Only a number is wanted: how many lines in the records below contain "Асино"?

Before-and-after change data
==================================================

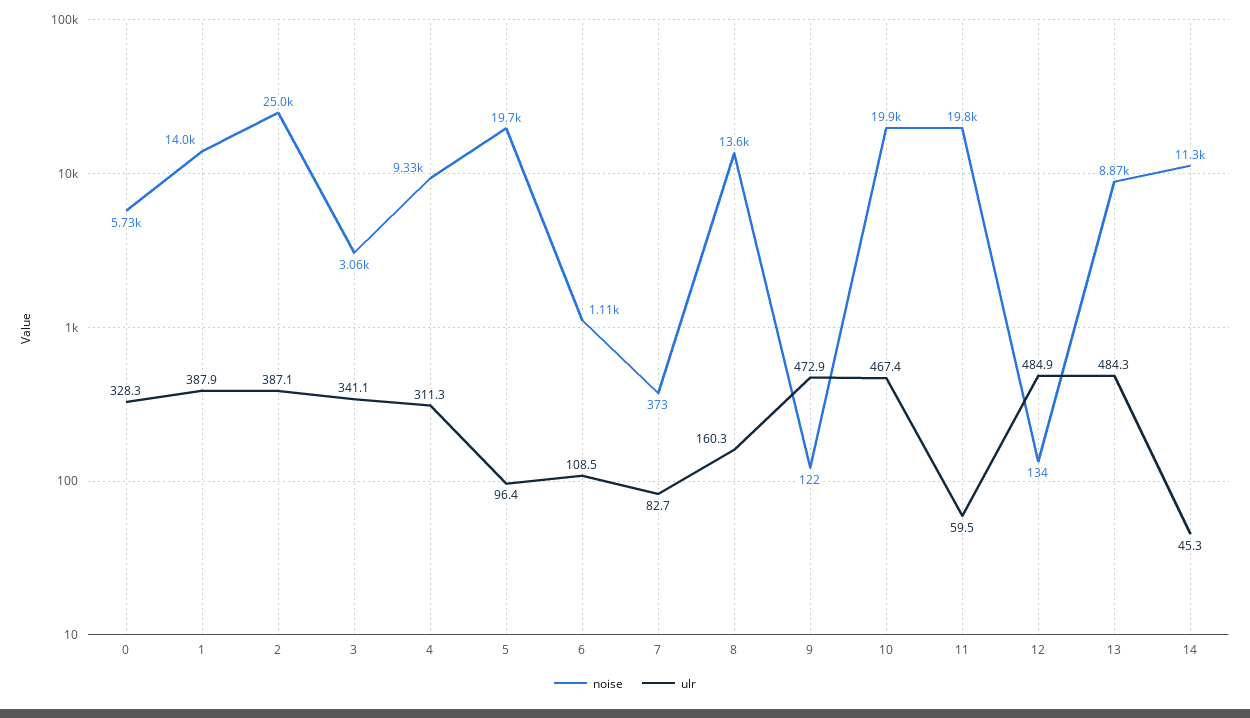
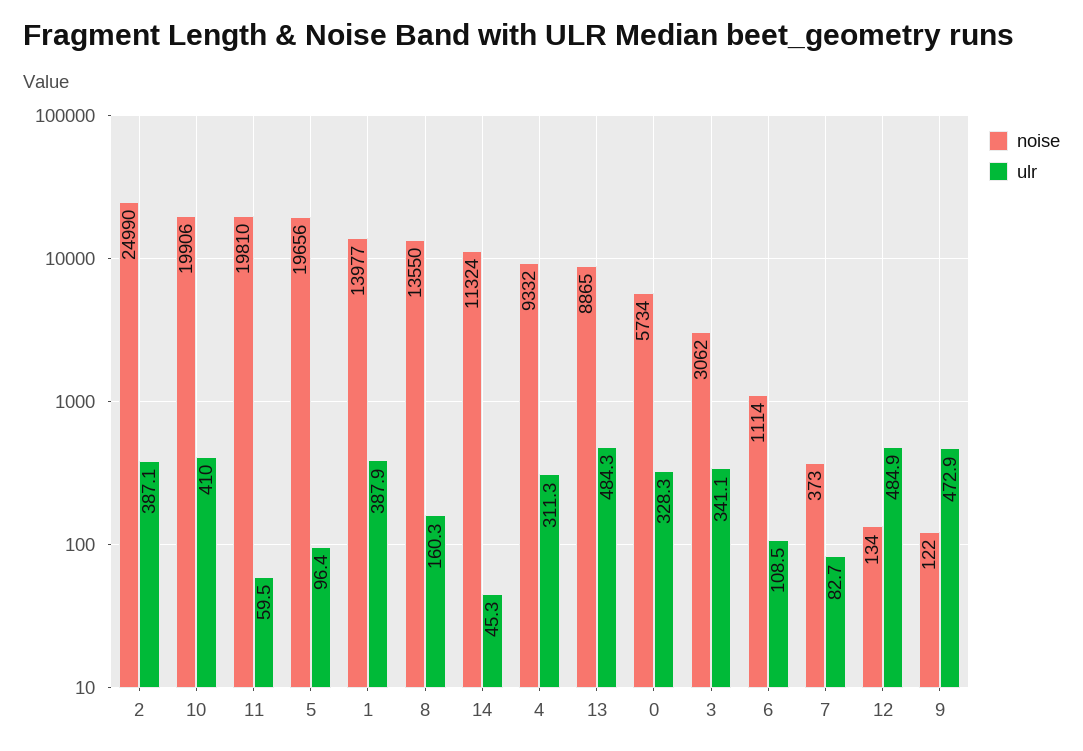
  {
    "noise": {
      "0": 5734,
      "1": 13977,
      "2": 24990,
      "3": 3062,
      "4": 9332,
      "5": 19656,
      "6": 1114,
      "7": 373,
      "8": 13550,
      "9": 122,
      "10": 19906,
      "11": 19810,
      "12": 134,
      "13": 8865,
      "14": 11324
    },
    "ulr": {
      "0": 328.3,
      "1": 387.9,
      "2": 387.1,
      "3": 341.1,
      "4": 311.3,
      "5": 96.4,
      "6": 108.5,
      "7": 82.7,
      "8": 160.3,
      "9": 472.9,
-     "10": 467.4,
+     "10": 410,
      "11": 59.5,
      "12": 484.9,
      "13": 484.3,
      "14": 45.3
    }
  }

==================================================

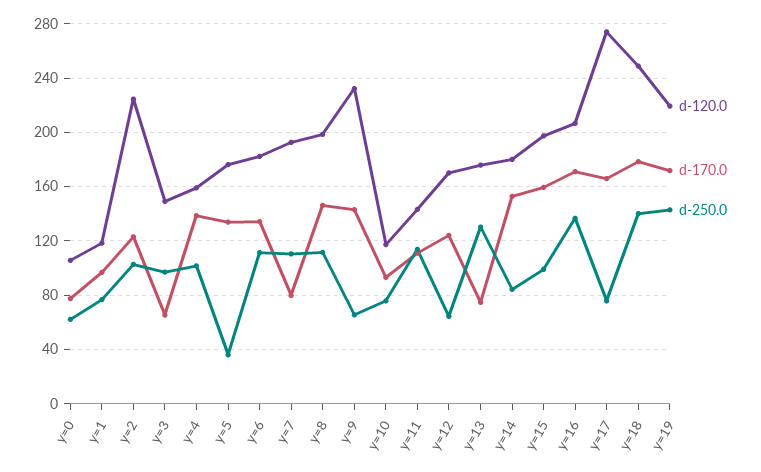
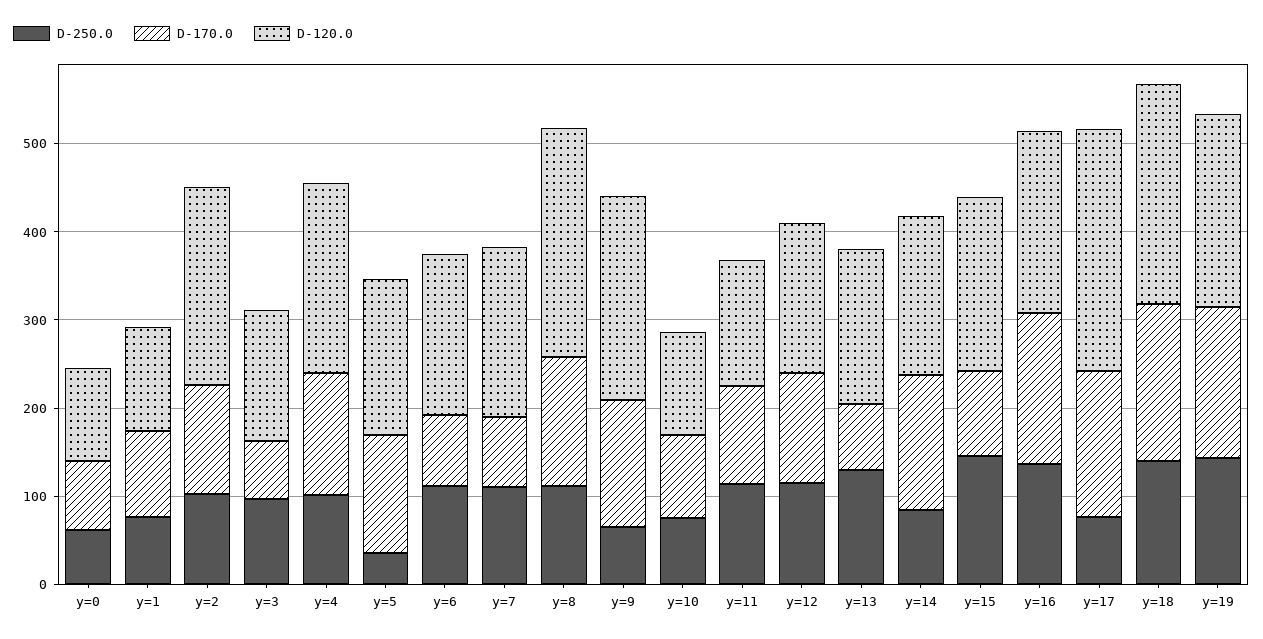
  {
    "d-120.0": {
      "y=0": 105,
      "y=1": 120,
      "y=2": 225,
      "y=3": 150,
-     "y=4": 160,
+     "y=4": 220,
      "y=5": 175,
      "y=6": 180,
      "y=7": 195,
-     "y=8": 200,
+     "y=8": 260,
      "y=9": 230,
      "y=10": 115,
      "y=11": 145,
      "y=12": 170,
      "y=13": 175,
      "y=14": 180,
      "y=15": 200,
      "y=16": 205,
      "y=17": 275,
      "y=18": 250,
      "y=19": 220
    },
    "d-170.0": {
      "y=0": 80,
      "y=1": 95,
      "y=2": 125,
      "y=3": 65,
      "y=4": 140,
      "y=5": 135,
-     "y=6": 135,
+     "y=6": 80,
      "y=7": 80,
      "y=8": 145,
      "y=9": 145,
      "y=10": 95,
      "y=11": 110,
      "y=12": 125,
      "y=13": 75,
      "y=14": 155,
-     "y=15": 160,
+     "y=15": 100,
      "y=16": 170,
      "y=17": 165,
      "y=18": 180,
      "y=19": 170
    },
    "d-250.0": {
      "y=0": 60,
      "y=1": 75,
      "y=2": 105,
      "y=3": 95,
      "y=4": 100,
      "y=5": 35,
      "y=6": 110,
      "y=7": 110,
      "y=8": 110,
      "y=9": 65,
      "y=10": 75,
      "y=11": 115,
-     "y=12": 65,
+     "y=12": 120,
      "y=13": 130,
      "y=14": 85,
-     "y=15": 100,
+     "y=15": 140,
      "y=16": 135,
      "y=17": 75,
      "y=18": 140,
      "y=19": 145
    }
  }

==================================================

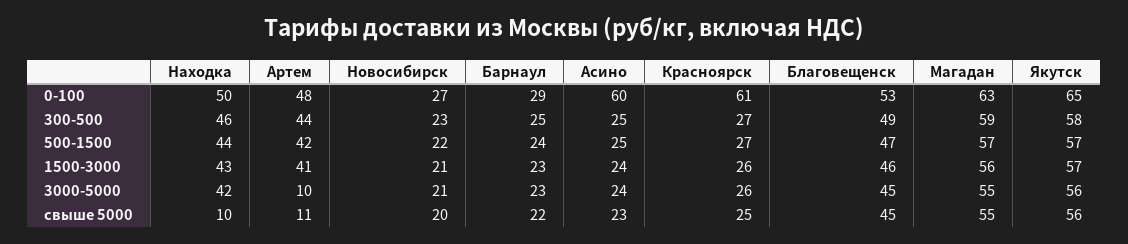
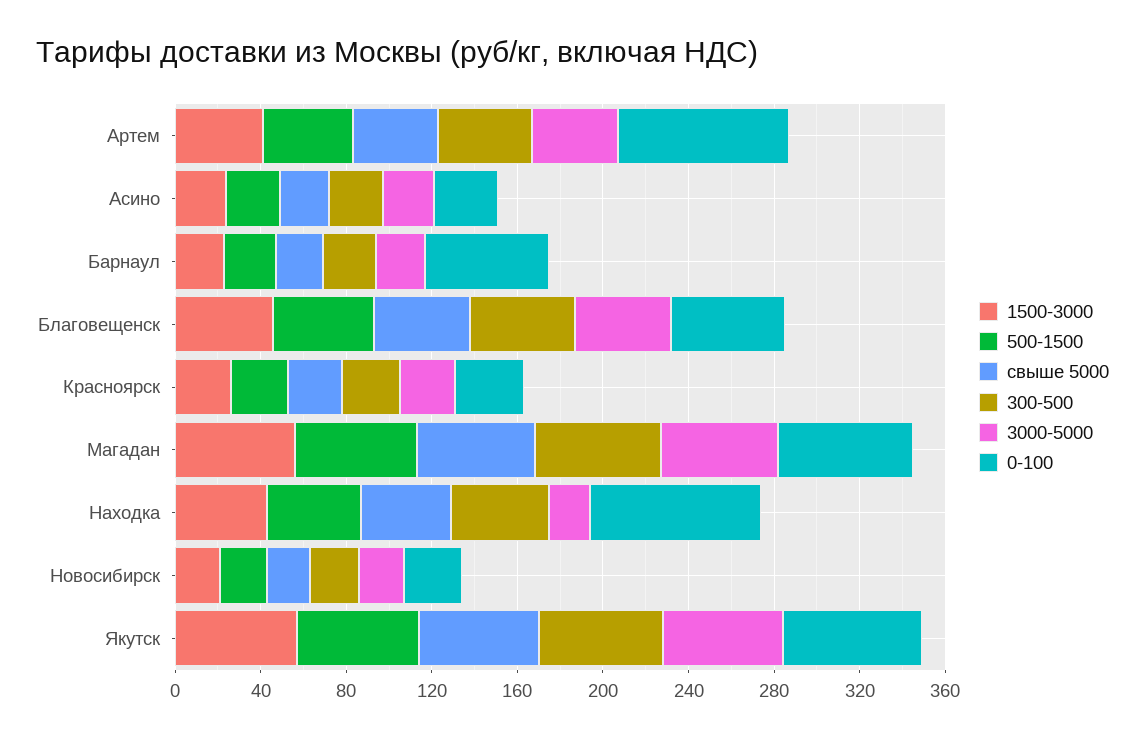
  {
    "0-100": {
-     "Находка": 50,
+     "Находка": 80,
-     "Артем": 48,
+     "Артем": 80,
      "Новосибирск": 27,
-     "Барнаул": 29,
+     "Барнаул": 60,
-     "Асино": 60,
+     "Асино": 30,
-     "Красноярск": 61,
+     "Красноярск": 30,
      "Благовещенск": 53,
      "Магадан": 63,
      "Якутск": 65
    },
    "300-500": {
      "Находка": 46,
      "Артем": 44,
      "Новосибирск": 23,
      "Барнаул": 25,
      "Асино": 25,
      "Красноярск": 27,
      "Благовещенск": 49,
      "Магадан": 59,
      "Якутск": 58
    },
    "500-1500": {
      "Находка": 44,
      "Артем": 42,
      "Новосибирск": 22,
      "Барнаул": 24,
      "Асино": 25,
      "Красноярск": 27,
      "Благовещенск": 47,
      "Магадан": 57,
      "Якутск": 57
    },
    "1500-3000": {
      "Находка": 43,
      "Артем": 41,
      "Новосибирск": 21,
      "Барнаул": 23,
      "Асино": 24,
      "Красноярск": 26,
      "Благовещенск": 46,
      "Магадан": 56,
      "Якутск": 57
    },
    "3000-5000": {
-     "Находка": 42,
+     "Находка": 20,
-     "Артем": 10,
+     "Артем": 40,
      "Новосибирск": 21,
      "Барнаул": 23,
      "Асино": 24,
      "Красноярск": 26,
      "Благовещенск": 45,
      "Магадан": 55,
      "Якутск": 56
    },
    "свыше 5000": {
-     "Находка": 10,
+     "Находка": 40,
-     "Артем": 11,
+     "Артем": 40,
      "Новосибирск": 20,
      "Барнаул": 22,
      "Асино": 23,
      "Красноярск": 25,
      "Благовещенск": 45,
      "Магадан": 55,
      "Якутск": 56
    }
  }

==================================================

» **EXERCISE OUTPUT**: 7